Companies in the Standard & Poor’s 500 Index really love their
shareholders. Maybe too much. They’re poised to spend $914 billion on
share buybacks and dividends this year, or about 95 percent of earnings,
data compiled by Bloomberg and S&P Dow Jones Indices show. Money
returned to stock owners exceeded profits in the first quarter and may
again in the third. The proportion of cash flow used for repurchases
has almost doubled over the last decade while it’s slipped for capital
investments, according to Jonathan Glionna, head of U.S. equity strategy research at Barclays Plc. “You can only go so far with financial engineering before you actually have to have a business with real growth,”
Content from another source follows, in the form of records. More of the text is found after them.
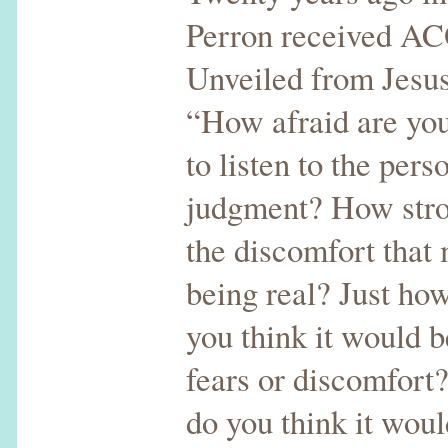
Perron received AC
Unveiled from Jesus
“How afraid are you 
to listen to the pers
judgment? How stro
the discomfort that
being real? Just how
you think it would b
fears or discomfort
do you think it wou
Chris Bouffard, chief investment officer who oversees $9 billion at
Mutual Fund Store in Overland Park, Kansas, said by phone on Oct. 2. “Companies have done
about all that they can in terms of maximizing the ability to do those
buybacks.”
CNBC:
- Waldorf becomes most expensive hotel ever sold: $1.95 billion. (video)
The hotel famously called "the greatest of them all" is now the most
expensive of them all. Hilton Worldwide Holdings said it's selling the famed Waldorf Astoria hotel in New York for $1.95 billion to China-based buyer Anbang Insurance Group.
- Ken Griffin's Citadel sees huge surge in assets. Ken Griffin may be making news for a nasty divorce, but his hedge fund firm has quietly been sucking up assets. Chicago-based Citadel now has $24 billion under
management, 50 percent more than the $16.1 billion it managed at the beginning of 2014, according to industry publication Alpha, citing people familiar with the firm.